Flyers are aggressive, horizontal-shooting swim baits that come in many sizes. When allowed to do their thing on a slack line after you pump them, they swim like a fish, erratically, gliding and head-thumping side to side. The Rattl’n Flyer Spoon is a great walleye bait, but it must be fished hard. Shake it to get those rattles talking. Let it flutter on the fall. Keep it moving.
The Lindy Darter is a subtle but extremely effective walleye bait that you fish without live bait. And the Slick Jig is a horizontal ice jig in the right sizes for walleyes, that can be tipped with live bait or Techni-Glo plastics.
The Genz Bug, with its signature kicking motion due to the 45-degree-angled hook, has become another of Dave’s go-to daytime walleye presentations. It fishes well with plastic tails or live baits. “It has a different type of kicking motion,” says Genz. “I think it resembles a fry swimming in the water. It really triggers fish.” A huge plus: when packed with maggots, the Genz Bug falls slowly, like a parachute, rarely spinning.
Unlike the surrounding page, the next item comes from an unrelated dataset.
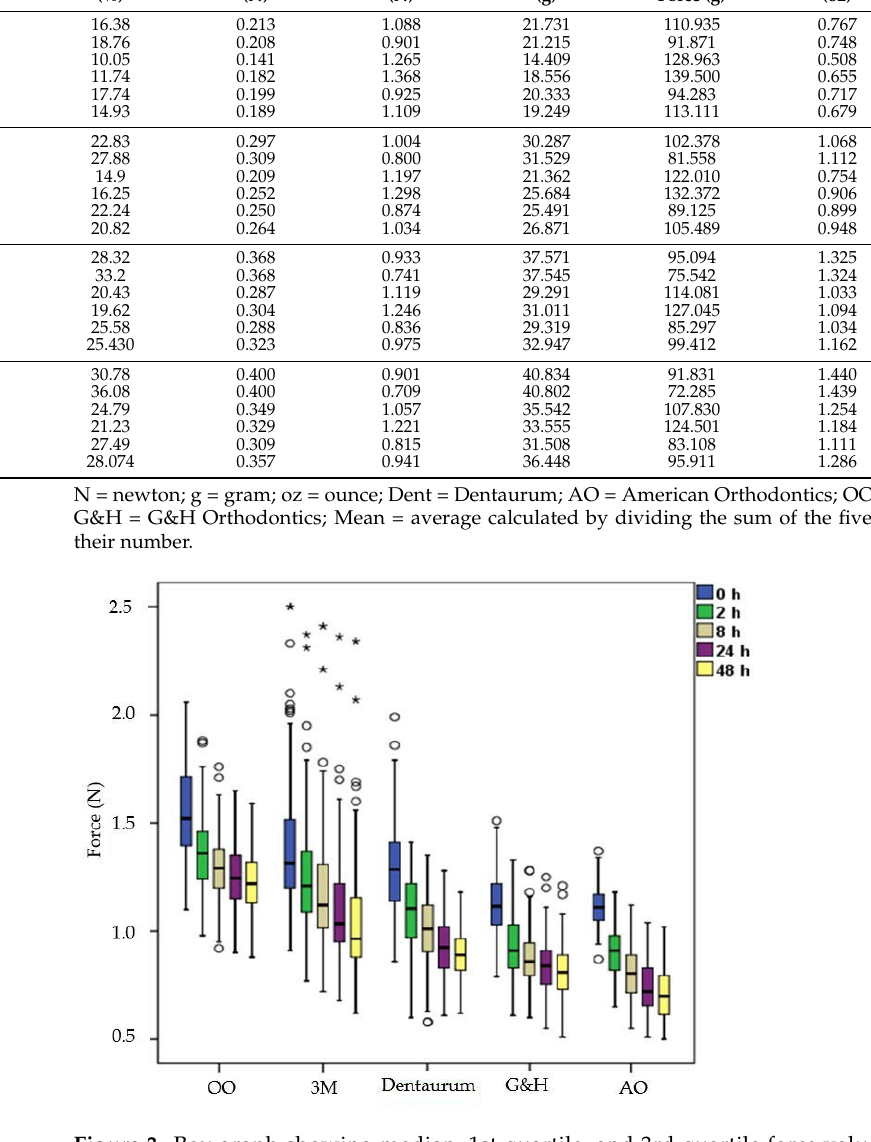
Figure 3. Box graph showing median, 1st quartile, and 3rd quartile force values for all five man- ufacturers measured at all time periods; ◦ = outliers; * = extreme values; h = hours; N = newton. Figure 1. ( a ) The optimal controls of three players for the system with linear dynamics with case of AO = American Orthodontics; OO = Ortho Organizers; G&H = G&H uncertainty 1. ( b ) The optimal trajectories of three players for the system with linear dynamics with case of uncertainty 1.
In ice fishing, spinning is not good.
Many of you would not consider the Fat Boy or Genz Worm potential walleye trickers, but Dave packs the larger sizes with maggots or waxies and turns daytime walleyes into ready biters. A little-known package gaining in popularity: mate these jigs with a contrasting Techni-Glo plastic tail. You can ‘pound’ it to get the tail and head kicking, or ‘swim’ it smoothly. Again, show the walleyes alternatives and they’ll tell you when you have it right-for the moment.
Keep Moving
When it comes to daytime ice fishing advice, Genz always cautions against letting a big fish get in the way of remaining on the move.
“Be happy when you catch a nice fish,” he says. “But don’t fall in love with that hole. Hang in there for a while. But if you don’t catch another one within about 5 or 10 minutes, go to the next hole.”